M. Fauß, K. G. Nagananda, A. M. Zoubir, and H. V. Poor1 \address Signal Processing Group, Darmstadt University of Technology, D-64283 Darmstadt, Germany
Dept. of Electronics and Communications Engineering, PES University, Bangalore 560085, India
Dept. of Electrical Engineering, Princeton University, Princeton, NJ 08544, USA \ninept

{keywords}

Sequential analysis, Bernoulli transformation, joint detection and estimation.

## 1 Introduction

The joint problem of distinguishing between different hypotheses and estimating the unknown parameters based on the outcome of the hypotheses test has received considerable attention in the literature [1] - [6]. Such a problem arises in a wide range of applications, including (i) radiographic inspection for detecting anomalies in manufactured objects and estimating their position and size [7], (ii) retrospective changepoint hypotheses testing to detect change in the statistics and simultaneously estimate the time of change [8], [9], (iii) jointly detecting the presence of multiple objects and estimating their states using image observations [10], and (iv) distinguishing between two hypotheses and at the same time estimating the unknown parameters in the accepted hypothesis in a distributed framework [11]. Some popular techniques to address this problem include reformulating the composite detection problem as a pure estimation problem [12], while the maximum a posteriori estimate was shown to provide a solution to the joint detection and estimation problem in a Bayesian context [13]. The problem has also been addressed in a sequential setting, where the objective is to minimize the number of samples subject to a constraint on the combined detection and estimation cost [14], [15]. The generalized sequential probability ratio test was presented in [16], where a decision was obtained using the maximum likelihood estimate of the unknown parameter.

There is another class of problems where it is desirable to distinguish between the hypotheses and simultaneously estimate the signal-to-noise ratio (SNR), specifically signal and noise powers, under the “signal present” hypothesis. For example, in speech processing, it was shown in [17], [18] that the performance of voice detection systems can be drastically improved by jointly estimating the noise power and a priori SNR. In [19], it was shown that a scheduling scheme performed detection in an energy-efficient manner by jointly estimating the SNR. However, [20] reported that the techniques developed in some of the papers mentioned above were not readily applicable to the problem of joint detection and signal and noise power estimation. For a Bayesian formulation, it was shown [20, Sec. III] that knowledge of the priors and or of the distribution of the unknown parameters was not amenable for problems addressed in [17] - [19]. Instead, an optimal solution for Gaussian observation models was presented using conjugate priors on the signal and noise powers [20, Sec. IV].

■ **STORED DATA**
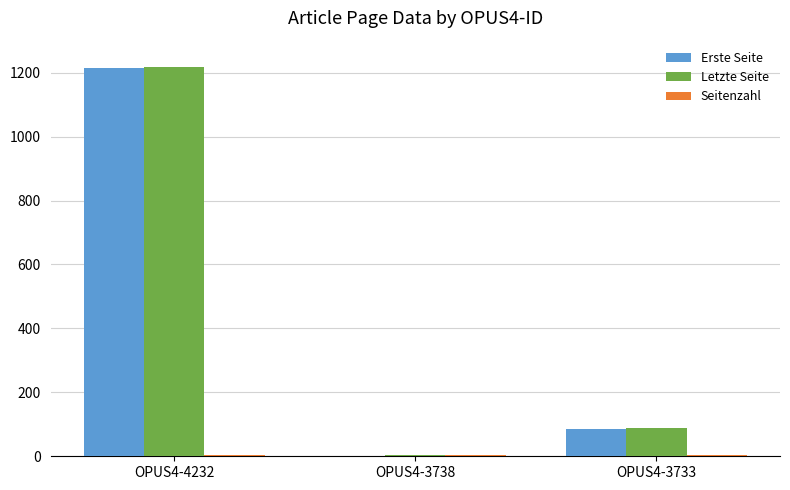

The Erste Seite series shows 473 at OPUS4-4232. True or false?

False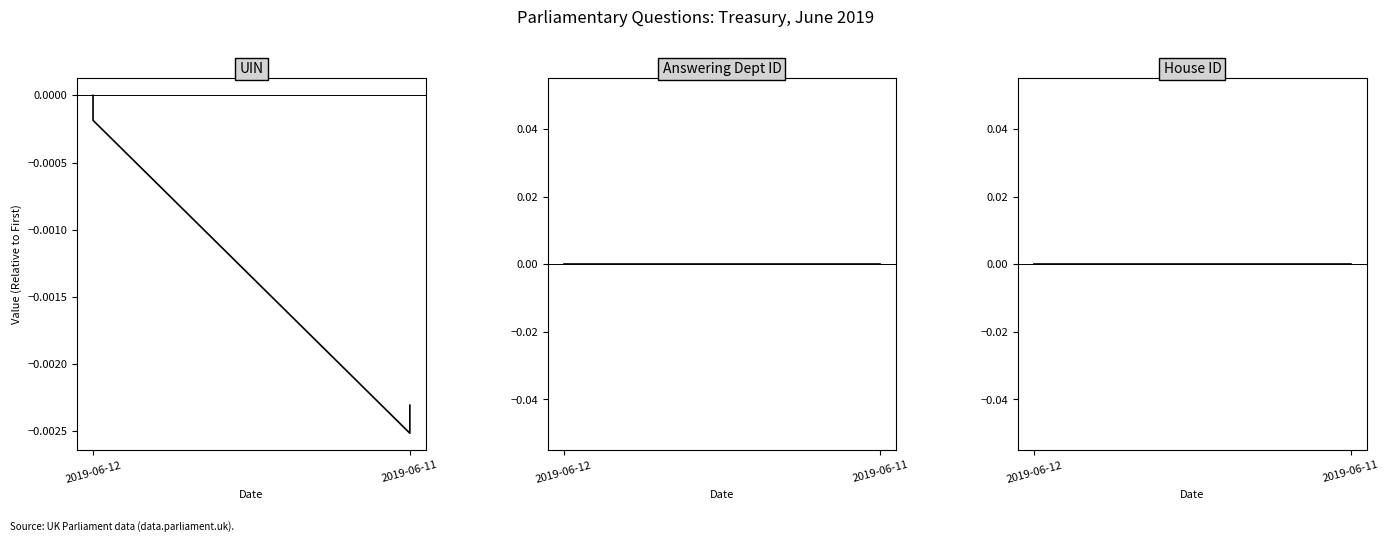

At which category is the sum across all series the highest?

2019-06-12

■ **ASSIGNMENT A**
In the joint detection and estimation excerpt, write out the passage that begins at the words "M. Fauß, K." and ends after the words "detection and estimation.".
■ **ASSIGNMENT B**
In the joint detection and estimation excerpt, what did [20] use on the signal and noise powers to obtain an optimal solution for Gaussian observation models?
■ **ASSIGNMENT C**
Carry on the joint detection and estimation excerpt, starting after its final sentence.

■ **EXERCISE ANSWER A**
M. Fauß, K. G. Nagananda, A. M. Zoubir, and H. V. Poor1 \address Signal Processing Group, Darmstadt University of Technology, D-64283 Darmstadt, Germany
Dept. of Electronics and Communications Engineering, PES University, Bangalore 560085, India
Dept. of Electrical Engineering, Princeton University, Princeton, NJ 08544, USA \ninept

{keywords}

Sequential analysis, Bernoulli transformation, joint detection and estimation.

■ **EXERCISE ANSWER B**
Conjugate priors.

■ **EXERCISE ANSWER C**
In this paper, we extend the problem of joint signal detection and SNR estimation, without a priori knowledge of the signal or noise powers, to a sequential setting and propose a novel method to address this problem. To the best of our knowledge, the sequential analysis of this problem has not been reported in the literature. The problem of distinguishing between two hypotheses (signal absent and signal present) and at the same time estimating the SNR in a Gaussian observation model is posed as an optimization setup, where we seek to minimize the number of samples required to achieve the desired (i) type I and type II error probabilities and (ii) mean squared error (MSE) performance. Our approach comprises transforming the observed signal and noise sequences to a single sequence of Bernoulli random variables, and then performing the detection-and-estimation task on the resulting Bernoulli sequence.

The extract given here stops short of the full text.